So, is China’s GDP about to grow larger than that of the US, and what are the implications for investors? I don’t know and from an economic perspective, we shouldn’t really care.
National accounting, when done well, is a worthwhile exercise, and GDP is probably the best measure we have of overall production within a country. However, it is a very difficult task to measure an economy. Moreover, comparing GDP across nations is often meaningless, especially between advanced and developing countries. It’s not just economic activity that’s developing, so is statisticians’ knowledge of household and firm activity. In April Nigeria revised its method of calculating GDP by changing its base year for calculations from 1990 to 2010. The result was a whopping 89% overnight increase in GDP, which saw it overtake South Africa as Africa’s ‘largest’ economy.
Comparing GDP across countries means that you have to use the same measuring rod. The simple way is to adjust for the exchange rate; a more sophisticated analysis takes into account the fact that price levels, as measured in a common currency, may vary between two countries. With the latter method, China’s annual GDP will overtake that of the US in 2019 according to the IMF. According to the World Bank it will happen this year.
Yet, it might already have happened. Much more value might be added in Mandarin and Cantonese speaking firms than is recognised by the Chinese National Bureau of Statistics.
From an economic point of view we should not care too much about comparative GDPs. “Head to head” thinking in economics often leads to unsound politics. An example of this was the “voluntary” export quota in Japan in the 1980’s when some influential American economists warned of a flood of cheap Japanese cars. It led to increased prices for both Japanese and American automobiles and US consumers suffered as a result.
China has grown furiously over the last generation because politicians in large part gave up controlling their citizens’ economic activity. With some important exemptions, Chinese men and women are now free to pursue prosperity as they see fit. Hence, Chinese economic activity has become interwoven with global economic activity.

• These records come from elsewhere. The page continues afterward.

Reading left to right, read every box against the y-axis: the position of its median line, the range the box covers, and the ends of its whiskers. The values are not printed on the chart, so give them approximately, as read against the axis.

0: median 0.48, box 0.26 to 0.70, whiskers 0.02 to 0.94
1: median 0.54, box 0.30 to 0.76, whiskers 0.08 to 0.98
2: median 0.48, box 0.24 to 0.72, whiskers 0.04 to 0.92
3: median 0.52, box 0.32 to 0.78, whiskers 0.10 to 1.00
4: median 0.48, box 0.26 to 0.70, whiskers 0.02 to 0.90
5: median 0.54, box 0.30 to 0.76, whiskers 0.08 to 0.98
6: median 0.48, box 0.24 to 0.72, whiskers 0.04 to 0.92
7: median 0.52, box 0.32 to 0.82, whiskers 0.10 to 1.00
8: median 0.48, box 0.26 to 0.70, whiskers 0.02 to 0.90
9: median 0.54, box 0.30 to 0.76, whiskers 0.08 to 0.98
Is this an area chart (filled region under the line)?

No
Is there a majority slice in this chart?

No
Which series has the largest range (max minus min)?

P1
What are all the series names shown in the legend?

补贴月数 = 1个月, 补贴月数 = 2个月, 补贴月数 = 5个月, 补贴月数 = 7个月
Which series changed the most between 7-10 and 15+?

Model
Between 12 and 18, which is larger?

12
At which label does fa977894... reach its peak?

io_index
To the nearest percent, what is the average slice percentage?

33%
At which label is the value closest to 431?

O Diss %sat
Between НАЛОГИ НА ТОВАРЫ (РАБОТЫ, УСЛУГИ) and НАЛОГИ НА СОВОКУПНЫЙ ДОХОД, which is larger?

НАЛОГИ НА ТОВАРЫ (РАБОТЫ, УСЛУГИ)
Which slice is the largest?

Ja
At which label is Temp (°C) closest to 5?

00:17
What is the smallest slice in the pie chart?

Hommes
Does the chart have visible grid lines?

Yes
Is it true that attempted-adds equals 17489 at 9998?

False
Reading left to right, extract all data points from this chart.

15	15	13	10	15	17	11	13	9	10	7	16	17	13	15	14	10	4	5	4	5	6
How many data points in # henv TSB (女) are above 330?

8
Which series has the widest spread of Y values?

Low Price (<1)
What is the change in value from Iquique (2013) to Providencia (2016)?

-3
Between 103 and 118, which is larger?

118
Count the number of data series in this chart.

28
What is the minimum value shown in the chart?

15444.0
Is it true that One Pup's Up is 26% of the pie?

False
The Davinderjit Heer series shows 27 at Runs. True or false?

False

The etymology for “economy” is Greek for a “household”. In fact there are very few countries remaining, perhaps only North Korea, that run their economy as parents run a household. China has prospered because it gave up having an economy in the etymological sense of the word. The toil, saving and investment of the Chinese population is now mostly part and parcel of the global spontaneous order of individual economic activities – what Friedrich Hayek labelled the ‘catallaxy’ – and the more the Chinese are contributing to building that order, the better it will be for everyone.
Do not let clumsy cross-country GDP comparisons cloud your vision of the roots of global prosperity or influence your portfolio construction decisions; it is much more meaningful to judge countries and their economic prospects based on their individual strengths and in the context of their wider role in the global economy.